• [WHAT YOU SHOULD DO]:
Every line of the material must be copied exactly, from the first to the last.
━━━━━ RECORDS FOR THIS EXERCISE
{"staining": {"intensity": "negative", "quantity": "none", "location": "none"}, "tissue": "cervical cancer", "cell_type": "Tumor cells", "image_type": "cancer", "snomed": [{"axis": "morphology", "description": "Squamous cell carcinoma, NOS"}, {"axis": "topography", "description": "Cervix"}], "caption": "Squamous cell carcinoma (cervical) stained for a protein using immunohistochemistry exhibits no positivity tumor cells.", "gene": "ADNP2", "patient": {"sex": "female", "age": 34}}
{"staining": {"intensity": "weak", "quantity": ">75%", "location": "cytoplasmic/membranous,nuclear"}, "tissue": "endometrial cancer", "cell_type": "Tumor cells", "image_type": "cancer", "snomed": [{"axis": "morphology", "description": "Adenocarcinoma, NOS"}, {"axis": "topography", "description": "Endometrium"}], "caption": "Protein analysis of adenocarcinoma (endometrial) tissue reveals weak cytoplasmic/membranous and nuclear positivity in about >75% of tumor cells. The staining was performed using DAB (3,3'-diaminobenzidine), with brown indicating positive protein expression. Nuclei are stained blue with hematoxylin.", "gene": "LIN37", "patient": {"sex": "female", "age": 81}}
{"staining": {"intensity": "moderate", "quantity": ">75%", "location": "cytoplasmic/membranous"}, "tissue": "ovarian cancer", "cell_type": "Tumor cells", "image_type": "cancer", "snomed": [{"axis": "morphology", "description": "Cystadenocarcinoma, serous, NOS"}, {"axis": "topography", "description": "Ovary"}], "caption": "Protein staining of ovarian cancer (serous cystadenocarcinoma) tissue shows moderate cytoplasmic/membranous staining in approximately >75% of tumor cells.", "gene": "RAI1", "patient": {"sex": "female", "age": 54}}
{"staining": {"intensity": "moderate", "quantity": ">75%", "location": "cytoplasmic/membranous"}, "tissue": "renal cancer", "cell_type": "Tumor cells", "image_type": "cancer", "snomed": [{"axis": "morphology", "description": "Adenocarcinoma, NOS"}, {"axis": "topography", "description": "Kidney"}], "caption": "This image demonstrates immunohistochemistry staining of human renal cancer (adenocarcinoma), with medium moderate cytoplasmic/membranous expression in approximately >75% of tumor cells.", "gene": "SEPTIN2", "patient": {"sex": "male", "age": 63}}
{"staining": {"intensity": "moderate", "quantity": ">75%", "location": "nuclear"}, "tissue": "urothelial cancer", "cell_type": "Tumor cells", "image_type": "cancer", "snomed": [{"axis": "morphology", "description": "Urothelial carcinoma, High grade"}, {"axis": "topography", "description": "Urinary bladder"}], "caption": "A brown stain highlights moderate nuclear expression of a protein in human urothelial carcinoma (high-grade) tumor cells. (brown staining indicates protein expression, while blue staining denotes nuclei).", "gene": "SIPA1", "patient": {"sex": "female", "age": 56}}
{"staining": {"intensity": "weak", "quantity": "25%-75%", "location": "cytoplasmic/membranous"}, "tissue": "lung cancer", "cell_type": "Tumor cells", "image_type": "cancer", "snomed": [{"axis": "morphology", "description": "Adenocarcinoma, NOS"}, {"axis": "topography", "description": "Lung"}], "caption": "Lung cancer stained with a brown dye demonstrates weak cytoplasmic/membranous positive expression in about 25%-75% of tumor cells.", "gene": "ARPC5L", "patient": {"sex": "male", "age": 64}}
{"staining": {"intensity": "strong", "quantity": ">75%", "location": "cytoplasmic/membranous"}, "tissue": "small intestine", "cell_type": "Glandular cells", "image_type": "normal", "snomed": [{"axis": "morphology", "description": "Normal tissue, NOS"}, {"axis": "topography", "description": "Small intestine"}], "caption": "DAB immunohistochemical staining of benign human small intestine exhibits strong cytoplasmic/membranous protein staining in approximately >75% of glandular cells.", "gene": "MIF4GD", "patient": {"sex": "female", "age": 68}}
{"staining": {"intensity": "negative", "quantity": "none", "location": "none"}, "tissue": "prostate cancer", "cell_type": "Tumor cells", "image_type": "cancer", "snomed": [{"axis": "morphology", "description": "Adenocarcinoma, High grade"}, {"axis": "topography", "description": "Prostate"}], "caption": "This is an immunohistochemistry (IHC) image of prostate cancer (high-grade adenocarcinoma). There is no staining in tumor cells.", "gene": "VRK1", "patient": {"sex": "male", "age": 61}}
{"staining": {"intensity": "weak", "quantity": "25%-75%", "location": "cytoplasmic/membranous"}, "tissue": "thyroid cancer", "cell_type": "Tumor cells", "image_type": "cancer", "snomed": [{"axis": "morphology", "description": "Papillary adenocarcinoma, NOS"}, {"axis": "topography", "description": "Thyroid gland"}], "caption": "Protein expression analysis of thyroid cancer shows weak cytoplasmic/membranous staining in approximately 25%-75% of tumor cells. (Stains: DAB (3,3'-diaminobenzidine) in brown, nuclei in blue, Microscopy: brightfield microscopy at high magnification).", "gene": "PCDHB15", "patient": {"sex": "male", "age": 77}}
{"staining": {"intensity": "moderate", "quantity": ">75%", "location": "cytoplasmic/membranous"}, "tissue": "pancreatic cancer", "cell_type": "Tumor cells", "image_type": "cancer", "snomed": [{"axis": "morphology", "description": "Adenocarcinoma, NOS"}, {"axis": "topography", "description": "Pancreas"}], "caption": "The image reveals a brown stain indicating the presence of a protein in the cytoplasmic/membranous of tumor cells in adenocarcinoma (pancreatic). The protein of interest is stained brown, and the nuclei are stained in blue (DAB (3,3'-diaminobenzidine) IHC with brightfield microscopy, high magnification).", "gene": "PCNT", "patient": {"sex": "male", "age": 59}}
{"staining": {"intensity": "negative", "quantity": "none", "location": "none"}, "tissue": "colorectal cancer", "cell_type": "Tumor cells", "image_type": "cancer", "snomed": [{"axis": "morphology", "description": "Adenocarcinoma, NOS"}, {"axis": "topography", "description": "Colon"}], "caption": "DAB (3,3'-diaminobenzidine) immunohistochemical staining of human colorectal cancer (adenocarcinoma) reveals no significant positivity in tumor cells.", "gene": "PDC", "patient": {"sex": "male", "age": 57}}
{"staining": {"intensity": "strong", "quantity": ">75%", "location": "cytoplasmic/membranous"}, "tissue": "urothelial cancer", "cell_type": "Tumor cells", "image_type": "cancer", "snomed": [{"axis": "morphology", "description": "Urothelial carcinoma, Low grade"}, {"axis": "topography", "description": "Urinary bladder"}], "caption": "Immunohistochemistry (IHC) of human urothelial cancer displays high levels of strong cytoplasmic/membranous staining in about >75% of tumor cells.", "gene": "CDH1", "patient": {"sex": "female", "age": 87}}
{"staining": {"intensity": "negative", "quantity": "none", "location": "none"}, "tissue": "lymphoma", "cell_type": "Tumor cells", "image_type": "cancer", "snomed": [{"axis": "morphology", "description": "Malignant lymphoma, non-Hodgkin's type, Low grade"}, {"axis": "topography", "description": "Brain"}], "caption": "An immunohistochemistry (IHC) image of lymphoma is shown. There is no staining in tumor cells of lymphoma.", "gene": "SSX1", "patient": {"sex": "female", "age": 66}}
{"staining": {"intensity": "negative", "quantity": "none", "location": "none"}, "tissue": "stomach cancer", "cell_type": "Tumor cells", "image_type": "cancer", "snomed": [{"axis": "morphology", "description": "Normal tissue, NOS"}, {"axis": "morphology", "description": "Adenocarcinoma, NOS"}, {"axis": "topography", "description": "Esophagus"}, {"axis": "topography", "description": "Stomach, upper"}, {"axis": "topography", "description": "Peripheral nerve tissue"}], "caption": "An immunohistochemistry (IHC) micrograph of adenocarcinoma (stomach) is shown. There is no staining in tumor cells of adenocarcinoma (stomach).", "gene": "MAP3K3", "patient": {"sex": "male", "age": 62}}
━━━━━━━━━━
• [RESPONSE TO THIS TASK]:
{"staining": {"intensity": "negative", "quantity": "none", "location": "none"}, "tissue": "cervical cancer", "cell_type": "Tumor cells", "image_type": "cancer", "snomed": [{"axis": "morphology", "description": "Squamous cell carcinoma, NOS"}, {"axis": "topography", "description": "Cervix"}], "caption": "Squamous cell carcinoma (cervical) stained for a protein using immunohistochemistry exhibits no positivity tumor cells.", "gene": "ADNP2", "patient": {"sex": "female", "age": 34}}
{"staining": {"intensity": "weak", "quantity": ">75%", "location": "cytoplasmic/membranous,nuclear"}, "tissue": "endometrial cancer", "cell_type": "Tumor cells", "image_type": "cancer", "snomed": [{"axis": "morphology", "description": "Adenocarcinoma, NOS"}, {"axis": "topography", "description": "Endometrium"}], "caption": "Protein analysis of adenocarcinoma (endometrial) tissue reveals weak cytoplasmic/membranous and nuclear positivity in about >75% of tumor cells. The staining was performed using DAB (3,3'-diaminobenzidine), with brown indicating positive protein expression. Nuclei are stained blue with hematoxylin.", "gene": "LIN37", "patient": {"sex": "female", "age": 81}}
{"staining": {"intensity": "moderate", "quantity": ">75%", "location": "cytoplasmic/membranous"}, "tissue": "ovarian cancer", "cell_type": "Tumor cells", "image_type": "cancer", "snomed": [{"axis": "morphology", "description": "Cystadenocarcinoma, serous, NOS"}, {"axis": "topography", "description": "Ovary"}], "caption": "Protein staining of ovarian cancer (serous cystadenocarcinoma) tissue shows moderate cytoplasmic/membranous staining in approximately >75% of tumor cells.", "gene": "RAI1", "patient": {"sex": "female", "age": 54}}
{"staining": {"intensity": "moderate", "quantity": ">75%", "location": "cytoplasmic/membranous"}, "tissue": "renal cancer", "cell_type": "Tumor cells", "image_type": "cancer", "snomed": [{"axis": "morphology", "description": "Adenocarcinoma, NOS"}, {"axis": "topography", "description": "Kidney"}], "caption": "This image demonstrates immunohistochemistry staining of human renal cancer (adenocarcinoma), with medium moderate cytoplasmic/membranous expression in approximately >75% of tumor cells.", "gene": "SEPTIN2", "patient": {"sex": "male", "age": 63}}
{"staining": {"intensity": "moderate", "quantity": ">75%", "location": "nuclear"}, "tissue": "urothelial cancer", "cell_type": "Tumor cells", "image_type": "cancer", "snomed": [{"axis": "morphology", "description": "Urothelial carcinoma, High grade"}, {"axis": "topography", "description": "Urinary bladder"}], "caption": "A brown stain highlights moderate nuclear expression of a protein in human urothelial carcinoma (high-grade) tumor cells. (brown staining indicates protein expression, while blue staining denotes nuclei).", "gene": "SIPA1", "patient": {"sex": "female", "age": 56}}
{"staining": {"intensity": "weak", "quantity": "25%-75%", "location": "cytoplasmic/membranous"}, "tissue": "lung cancer", "cell_type": "Tumor cells", "image_type": "cancer", "snomed": [{"axis": "morphology", "description": "Adenocarcinoma, NOS"}, {"axis": "topography", "description": "Lung"}], "caption": "Lung cancer stained with a brown dye demonstrates weak cytoplasmic/membranous positive expression in about 25%-75% of tumor cells.", "gene": "ARPC5L", "patient": {"sex": "male", "age": 64}}
{"staining": {"intensity": "strong", "quantity": ">75%", "location": "cytoplasmic/membranous"}, "tissue": "small intestine", "cell_type": "Glandular cells", "image_type": "normal", "snomed": [{"axis": "morphology", "description": "Normal tissue, NOS"}, {"axis": "topography", "description": "Small intestine"}], "caption": "DAB immunohistochemical staining of benign human small intestine exhibits strong cytoplasmic/membranous protein staining in approximately >75% of glandular cells.", "gene": "MIF4GD", "patient": {"sex": "female", "age": 68}}
{"staining": {"intensity": "negative", "quantity": "none", "location": "none"}, "tissue": "prostate cancer", "cell_type": "Tumor cells", "image_type": "cancer", "snomed": [{"axis": "morphology", "description": "Adenocarcinoma, High grade"}, {"axis": "topography", "description": "Prostate"}], "caption": "This is an immunohistochemistry (IHC) image of prostate cancer (high-grade adenocarcinoma). There is no staining in tumor cells.", "gene": "VRK1", "patient": {"sex": "male", "age": 61}}
{"staining": {"intensity": "weak", "quantity": "25%-75%", "location": "cytoplasmic/membranous"}, "tissue": "thyroid cancer", "cell_type": "Tumor cells", "image_type": "cancer", "snomed": [{"axis": "morphology", "description": "Papillary adenocarcinoma, NOS"}, {"axis": "topography", "description": "Thyroid gland"}], "caption": "Protein expression analysis of thyroid cancer shows weak cytoplasmic/membranous staining in approximately 25%-75% of tumor cells. (Stains: DAB (3,3'-diaminobenzidine) in brown, nuclei in blue, Microscopy: brightfield microscopy at high magnification).", "gene": "PCDHB15", "patient": {"sex": "male", "age": 77}}
{"staining": {"intensity": "moderate", "quantity": ">75%", "location": "cytoplasmic/membranous"}, "tissue": "pancreatic cancer", "cell_type": "Tumor cells", "image_type": "cancer", "snomed": [{"axis": "morphology", "description": "Adenocarcinoma, NOS"}, {"axis": "topography", "description": "Pancreas"}], "caption": "The image reveals a brown stain indicating the presence of a protein in the cytoplasmic/membranous of tumor cells in adenocarcinoma (pancreatic). The protein of interest is stained brown, and the nuclei are stained in blue (DAB (3,3'-diaminobenzidine) IHC with brightfield microscopy, high magnification).", "gene": "PCNT", "patient": {"sex": "male", "age": 59}}
{"staining": {"intensity": "negative", "quantity": "none", "location": "none"}, "tissue": "colorectal cancer", "cell_type": "Tumor cells", "image_type": "cancer", "snomed": [{"axis": "morphology", "description": "Adenocarcinoma, NOS"}, {"axis": "topography", "description": "Colon"}], "caption": "DAB (3,3'-diaminobenzidine) immunohistochemical staining of human colorectal cancer (adenocarcinoma) reveals no significant positivity in tumor cells.", "gene": "PDC", "patient": {"sex": "male", "age": 57}}
{"staining": {"intensity": "strong", "quantity": ">75%", "location": "cytoplasmic/membranous"}, "tissue": "urothelial cancer", "cell_type": "Tumor cells", "image_type": "cancer", "snomed": [{"axis": "morphology", "description": "Urothelial carcinoma, Low grade"}, {"axis": "topography", "description": "Urinary bladder"}], "caption": "Immunohistochemistry (IHC) of human urothelial cancer displays high levels of strong cytoplasmic/membranous staining in about >75% of tumor cells.", "gene": "CDH1", "patient": {"sex": "female", "age": 87}}
{"staining": {"intensity": "negative", "quantity": "none", "location": "none"}, "tissue": "lymphoma", "cell_type": "Tumor cells", "image_type": "cancer", "snomed": [{"axis": "morphology", "description": "Malignant lymphoma, non-Hodgkin's type, Low grade"}, {"axis": "topography", "description": "Brain"}], "caption": "An immunohistochemistry (IHC) image of lymphoma is shown. There is no staining in tumor cells of lymphoma.", "gene": "SSX1", "patient": {"sex": "female", "age": 66}}
{"staining": {"intensity": "negative", "quantity": "none", "location": "none"}, "tissue": "stomach cancer", "cell_type": "Tumor cells", "image_type": "cancer", "snomed": [{"axis": "morphology", "description": "Normal tissue, NOS"}, {"axis": "morphology", "description": "Adenocarcinoma, NOS"}, {"axis": "topography", "description": "Esophagus"}, {"axis": "topography", "description": "Stomach, upper"}, {"axis": "topography", "description": "Peripheral nerve tissue"}], "caption": "An immunohistochemistry (IHC) micrograph of adenocarcinoma (stomach) is shown. There is no staining in tumor cells of adenocarcinoma (stomach).", "gene": "MAP3K3", "patient": {"sex": "male", "age": 62}}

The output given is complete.